BEGIN Source data
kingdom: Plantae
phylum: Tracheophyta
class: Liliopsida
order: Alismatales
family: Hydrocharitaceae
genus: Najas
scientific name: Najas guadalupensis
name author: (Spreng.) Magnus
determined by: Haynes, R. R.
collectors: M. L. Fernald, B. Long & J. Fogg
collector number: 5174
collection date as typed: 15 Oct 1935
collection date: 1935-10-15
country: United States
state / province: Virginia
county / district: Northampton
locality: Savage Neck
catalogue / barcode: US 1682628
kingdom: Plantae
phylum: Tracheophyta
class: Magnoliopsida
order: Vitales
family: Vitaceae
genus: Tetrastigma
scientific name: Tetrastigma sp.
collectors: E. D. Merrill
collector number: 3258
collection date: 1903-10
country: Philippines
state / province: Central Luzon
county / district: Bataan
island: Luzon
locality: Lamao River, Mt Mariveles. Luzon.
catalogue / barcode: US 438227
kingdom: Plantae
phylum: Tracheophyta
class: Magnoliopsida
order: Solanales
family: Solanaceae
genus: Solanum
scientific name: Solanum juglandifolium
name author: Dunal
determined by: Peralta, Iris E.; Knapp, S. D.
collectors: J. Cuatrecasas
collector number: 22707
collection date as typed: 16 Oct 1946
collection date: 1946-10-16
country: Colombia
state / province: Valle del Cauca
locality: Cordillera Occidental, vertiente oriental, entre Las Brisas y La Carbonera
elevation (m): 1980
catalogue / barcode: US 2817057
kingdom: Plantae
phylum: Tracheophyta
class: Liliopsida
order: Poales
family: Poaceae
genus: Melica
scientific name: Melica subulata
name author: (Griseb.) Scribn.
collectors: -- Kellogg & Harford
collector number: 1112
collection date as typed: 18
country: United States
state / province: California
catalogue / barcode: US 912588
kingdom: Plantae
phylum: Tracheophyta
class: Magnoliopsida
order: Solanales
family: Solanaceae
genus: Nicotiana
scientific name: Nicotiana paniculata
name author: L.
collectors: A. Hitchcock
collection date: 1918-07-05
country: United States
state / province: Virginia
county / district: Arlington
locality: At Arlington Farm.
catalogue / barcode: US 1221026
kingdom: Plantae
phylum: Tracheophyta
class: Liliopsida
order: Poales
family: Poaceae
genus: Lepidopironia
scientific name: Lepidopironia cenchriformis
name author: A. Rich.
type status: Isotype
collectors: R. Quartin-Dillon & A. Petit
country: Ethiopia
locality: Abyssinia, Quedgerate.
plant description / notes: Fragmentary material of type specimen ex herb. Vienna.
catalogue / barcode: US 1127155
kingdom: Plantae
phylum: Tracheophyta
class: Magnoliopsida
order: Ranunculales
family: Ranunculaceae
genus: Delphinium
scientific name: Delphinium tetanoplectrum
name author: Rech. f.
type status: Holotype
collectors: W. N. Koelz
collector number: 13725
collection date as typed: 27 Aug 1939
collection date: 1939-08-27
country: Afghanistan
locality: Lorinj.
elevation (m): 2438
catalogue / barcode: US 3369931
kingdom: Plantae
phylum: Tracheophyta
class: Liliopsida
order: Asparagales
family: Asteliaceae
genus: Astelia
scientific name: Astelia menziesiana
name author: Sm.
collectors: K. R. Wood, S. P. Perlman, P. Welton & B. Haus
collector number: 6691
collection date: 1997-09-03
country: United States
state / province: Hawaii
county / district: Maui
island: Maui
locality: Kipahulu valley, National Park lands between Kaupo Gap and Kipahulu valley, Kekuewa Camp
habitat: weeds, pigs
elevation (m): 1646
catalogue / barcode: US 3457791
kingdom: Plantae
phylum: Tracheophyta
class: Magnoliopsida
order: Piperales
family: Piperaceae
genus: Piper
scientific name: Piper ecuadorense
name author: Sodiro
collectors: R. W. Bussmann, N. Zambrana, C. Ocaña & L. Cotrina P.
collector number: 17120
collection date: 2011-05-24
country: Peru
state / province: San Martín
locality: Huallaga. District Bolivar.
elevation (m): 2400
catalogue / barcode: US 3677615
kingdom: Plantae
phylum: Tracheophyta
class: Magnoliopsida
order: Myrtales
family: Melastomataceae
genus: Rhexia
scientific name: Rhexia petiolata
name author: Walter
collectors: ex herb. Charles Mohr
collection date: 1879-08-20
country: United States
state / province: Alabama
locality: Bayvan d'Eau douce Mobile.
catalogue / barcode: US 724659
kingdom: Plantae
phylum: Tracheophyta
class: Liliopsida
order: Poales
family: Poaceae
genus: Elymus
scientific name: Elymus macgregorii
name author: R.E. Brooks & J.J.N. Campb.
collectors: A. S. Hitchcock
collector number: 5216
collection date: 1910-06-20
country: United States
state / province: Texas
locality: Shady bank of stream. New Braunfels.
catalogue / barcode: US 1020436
END Source data
* What is required
Change every "catalogue / barcode" in the data above to "catalog / barcode" and reproduce the rest of the data unchanged.

* Exercise output
kingdom: Plantae
phylum: Tracheophyta
class: Liliopsida
order: Alismatales
family: Hydrocharitaceae
genus: Najas
scientific name: Najas guadalupensis
name author: (Spreng.) Magnus
determined by: Haynes, R. R.
collectors: M. L. Fernald, B. Long & J. Fogg
collector number: 5174
collection date as typed: 15 Oct 1935
collection date: 1935-10-15
country: United States
state / province: Virginia
county / district: Northampton
locality: Savage Neck
catalog / barcode: US 1682628
kingdom: Plantae
phylum: Tracheophyta
class: Magnoliopsida
order: Vitales
family: Vitaceae
genus: Tetrastigma
scientific name: Tetrastigma sp.
collectors: E. D. Merrill
collector number: 3258
collection date: 1903-10
country: Philippines
state / province: Central Luzon
county / district: Bataan
island: Luzon
locality: Lamao River, Mt Mariveles. Luzon.
catalog / barcode: US 438227
kingdom: Plantae
phylum: Tracheophyta
class: Magnoliopsida
order: Solanales
family: Solanaceae
genus: Solanum
scientific name: Solanum juglandifolium
name author: Dunal
determined by: Peralta, Iris E.; Knapp, S. D.
collectors: J. Cuatrecasas
collector number: 22707
collection date as typed: 16 Oct 1946
collection date: 1946-10-16
country: Colombia
state / province: Valle del Cauca
locality: Cordillera Occidental, vertiente oriental, entre Las Brisas y La Carbonera
elevation (m): 1980
catalog / barcode: US 2817057
kingdom: Plantae
phylum: Tracheophyta
class: Liliopsida
order: Poales
family: Poaceae
genus: Melica
scientific name: Melica subulata
name author: (Griseb.) Scribn.
collectors: -- Kellogg & Harford
collector number: 1112
collection date as typed: 18
country: United States
state / province: California
catalog / barcode: US 912588
kingdom: Plantae
phylum: Tracheophyta
class: Magnoliopsida
order: Solanales
family: Solanaceae
genus: Nicotiana
scientific name: Nicotiana paniculata
name author: L.
collectors: A. Hitchcock
collection date: 1918-07-05
country: United States
state / province: Virginia
county / district: Arlington
locality: At Arlington Farm.
catalog / barcode: US 1221026
kingdom: Plantae
phylum: Tracheophyta
class: Liliopsida
order: Poales
family: Poaceae
genus: Lepidopironia
scientific name: Lepidopironia cenchriformis
name author: A. Rich.
type status: Isotype
collectors: R. Quartin-Dillon & A. Petit
country: Ethiopia
locality: Abyssinia, Quedgerate.
plant description / notes: Fragmentary material of type specimen ex herb. Vienna.
catalog / barcode: US 1127155
kingdom: Plantae
phylum: Tracheophyta
class: Magnoliopsida
order: Ranunculales
family: Ranunculaceae
genus: Delphinium
scientific name: Delphinium tetanoplectrum
name author: Rech. f.
type status: Holotype
collectors: W. N. Koelz
collector number: 13725
collection date as typed: 27 Aug 1939
collection date: 1939-08-27
country: Afghanistan
locality: Lorinj.
elevation (m): 2438
catalog / barcode: US 3369931
kingdom: Plantae
phylum: Tracheophyta
class: Liliopsida
order: Asparagales
family: Asteliaceae
genus: Astelia
scientific name: Astelia menziesiana
name author: Sm.
collectors: K. R. Wood, S. P. Perlman, P. Welton & B. Haus
collector number: 6691
collection date: 1997-09-03
country: United States
state / province: Hawaii
county / district: Maui
island: Maui
locality: Kipahulu valley, National Park lands between Kaupo Gap and Kipahulu valley, Kekuewa Camp
habitat: weeds, pigs
elevation (m): 1646
catalog / barcode: US 3457791
kingdom: Plantae
phylum: Tracheophyta
class: Magnoliopsida
order: Piperales
family: Piperaceae
genus: Piper
scientific name: Piper ecuadorense
name author: Sodiro
collectors: R. W. Bussmann, N. Zambrana, C. Ocaña & L. Cotrina P.
collector number: 17120
collection date: 2011-05-24
country: Peru
state / province: San Martín
locality: Huallaga. District Bolivar.
elevation (m): 2400
catalog / barcode: US 3677615
kingdom: Plantae
phylum: Tracheophyta
class: Magnoliopsida
order: Myrtales
family: Melastomataceae
genus: Rhexia
scientific name: Rhexia petiolata
name author: Walter
collectors: ex herb. Charles Mohr
collection date: 1879-08-20
country: United States
state / province: Alabama
locality: Bayvan d'Eau douce Mobile.
catalog / barcode: US 724659
kingdom: Plantae
phylum: Tracheophyta
class: Liliopsida
order: Poales
family: Poaceae
genus: Elymus
scientific name: Elymus macgregorii
name author: R.E. Brooks & J.J.N. Campb.
collectors: A. S. Hitchcock
collector number: 5216
collection date: 1910-06-20
country: United States
state / province: Texas
locality: Shady bank of stream. New Braunfels.
catalog / barcode: US 1020436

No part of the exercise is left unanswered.